Annual US report also criticises Iran, Myanmar, Russia, Nigeria and Saudi Arabia over their treatment of religious minorities.

Security guards stand at the gates of what China calls a vocational skills training centre in Xinjiang but which the US calls re-education camps [File: Thomas Peter/Reuters]

China has turned its far western region of Xinjiang into an “open-air prison” for Uighur Muslims a United States official has said as the US released an annual report on the state of religious freedoms worldwide.

The Chinese government has turned “the entire region into an open-air prison”, said Daniel Nadel the director of the US State Department’s Office of International Religious Freedom on Wednesday.

China had relied on putting large numbers of Uighurs in camps for “re-education” and “forced labour” but has broadened its repression to encompass the entire region, Nadel said at a media conference in Washington, DC.

“People’s movements are closely tracked. You have minders who have been assigned to live with Uighurs to keep tabs on them,” Nadel said.

The annual State Department religious freedom report is required by the US Congress under a 1998 law and covers religious freedom conditions in dozens of countries around the world. In this year’s report, which runs to 2,300 pages, the US criticised not only China but countries including Iran, Myanmar, Russia, Nigeria and Saudi Arabia for religious persecution.

The US “cannot look away from the ongoing crimes against humanity and genocide the Chinese government is perpetrating against Muslim Uighurs and members of other ethnic and religious minority groups in Xinjiang,” Nadel said.

The US State Department had already concluded in an annual human rights survey that China was committing “genocide” against the Uighurs.

President Joe Biden raised the issue with other members of the Group of Seven allied nations at a meeting in April.

The United Nations has said that about one million Uighurs have been held in camps in the region that China has said are necessary to teach vocational skills and tackle hardline groups.

China says the camps like this one in Kashgar are vocational skills training centres and necessary to tackle ‘extremism’ [File: Ben Blanchard/Reuters]

At the UN Human Rights Council in February, Foreign Minister Wang Yi rejected allegations of abuses as “slanderous attacks”.

He said there were 24,000 mosques in the western region, adding that “basic facts show that there has never been so-called genocide, forced labour or religious oppression in Xinjiang”.

The repression of Muslims in China is an extension of earlier drives against Buddhists in Tibet and others, Nadel said.

“This can be seen as the culmination of decades of repression of religious adherence from Tibetan Buddhists to Christians to Falun Gong practitioners,” he said.

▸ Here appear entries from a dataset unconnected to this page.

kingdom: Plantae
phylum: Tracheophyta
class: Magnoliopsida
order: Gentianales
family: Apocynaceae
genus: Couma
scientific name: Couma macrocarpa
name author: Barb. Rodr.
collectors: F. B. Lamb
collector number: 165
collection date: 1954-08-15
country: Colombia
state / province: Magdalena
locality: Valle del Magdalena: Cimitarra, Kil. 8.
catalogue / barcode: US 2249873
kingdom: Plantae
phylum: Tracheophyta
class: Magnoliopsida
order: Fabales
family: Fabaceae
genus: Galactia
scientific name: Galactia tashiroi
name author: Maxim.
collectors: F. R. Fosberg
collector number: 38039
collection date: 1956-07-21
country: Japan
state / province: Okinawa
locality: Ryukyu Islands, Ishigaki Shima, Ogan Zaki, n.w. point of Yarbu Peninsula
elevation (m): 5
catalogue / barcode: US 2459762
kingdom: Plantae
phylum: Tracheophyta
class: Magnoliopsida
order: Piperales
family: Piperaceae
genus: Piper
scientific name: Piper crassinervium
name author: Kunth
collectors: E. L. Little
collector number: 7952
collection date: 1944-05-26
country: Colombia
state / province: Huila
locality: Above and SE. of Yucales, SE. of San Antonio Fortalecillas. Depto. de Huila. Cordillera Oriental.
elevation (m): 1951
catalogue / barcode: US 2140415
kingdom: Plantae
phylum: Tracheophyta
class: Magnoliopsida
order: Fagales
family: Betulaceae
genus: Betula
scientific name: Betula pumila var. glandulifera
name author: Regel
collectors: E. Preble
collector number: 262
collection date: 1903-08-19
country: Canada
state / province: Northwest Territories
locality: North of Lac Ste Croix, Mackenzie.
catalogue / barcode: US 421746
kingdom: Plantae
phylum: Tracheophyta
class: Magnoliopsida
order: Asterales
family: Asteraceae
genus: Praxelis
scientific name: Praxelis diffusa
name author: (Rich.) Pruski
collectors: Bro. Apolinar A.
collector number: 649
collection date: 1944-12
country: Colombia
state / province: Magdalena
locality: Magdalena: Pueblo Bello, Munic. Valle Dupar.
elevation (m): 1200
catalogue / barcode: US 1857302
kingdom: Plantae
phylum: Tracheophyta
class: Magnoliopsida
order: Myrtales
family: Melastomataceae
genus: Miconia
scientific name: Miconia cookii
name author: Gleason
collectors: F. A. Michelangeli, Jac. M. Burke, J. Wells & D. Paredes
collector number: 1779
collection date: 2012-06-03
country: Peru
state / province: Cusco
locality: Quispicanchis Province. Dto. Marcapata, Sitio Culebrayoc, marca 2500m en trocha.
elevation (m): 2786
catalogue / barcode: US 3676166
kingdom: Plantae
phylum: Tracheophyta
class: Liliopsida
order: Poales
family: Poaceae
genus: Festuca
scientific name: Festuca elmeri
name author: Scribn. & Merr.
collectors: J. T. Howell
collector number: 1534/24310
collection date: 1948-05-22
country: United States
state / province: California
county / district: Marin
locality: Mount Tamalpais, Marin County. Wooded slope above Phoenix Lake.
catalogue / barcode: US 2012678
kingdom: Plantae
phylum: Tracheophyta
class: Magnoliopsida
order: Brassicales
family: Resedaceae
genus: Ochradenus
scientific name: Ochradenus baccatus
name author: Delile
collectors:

In connection with the release of the report, the State Department accused Yu Hui, a leading China Communist Party official, of being responsible for “gross human rights violations” for the arbitrary detention of Falun Gong followers.

Secretary of State Antony Blinken said at a media conference to introduce the report that Iran continues to intimidate, harass, and arrest Baha’i, Christians, Jews, Zoroastrians, Sunni and Sufi Muslims.

In Myanmar, military coup leaders are among those responsible for ethnic cleansing and other atrocities against Rohingya, most of whom are Muslim, he said.

In Russia, authorities continue to harass, detain and seize the property of Jehovah’s Witnesses as well as members of Muslim minority groups on the pretext of alleged violence.

Nigerian courts convict people of blasphemy, sentencing them to long-term imprisonment or even death, yet no action has been taken against the military’s mass killing of hundreds of Shia Muslims in 2015.

Saudi Arabia remains the only country in the world without a Christian church, though there are more than a million Christians living in Saudi Arabia, Blinken said.

“Religious freedom is a human right; in fact, it goes to the heart of what it means to be human – to think freely, to follow our conscience, to change our beliefs if our hearts and minds lead us to do so, to express those beliefs in public and in private,” he said.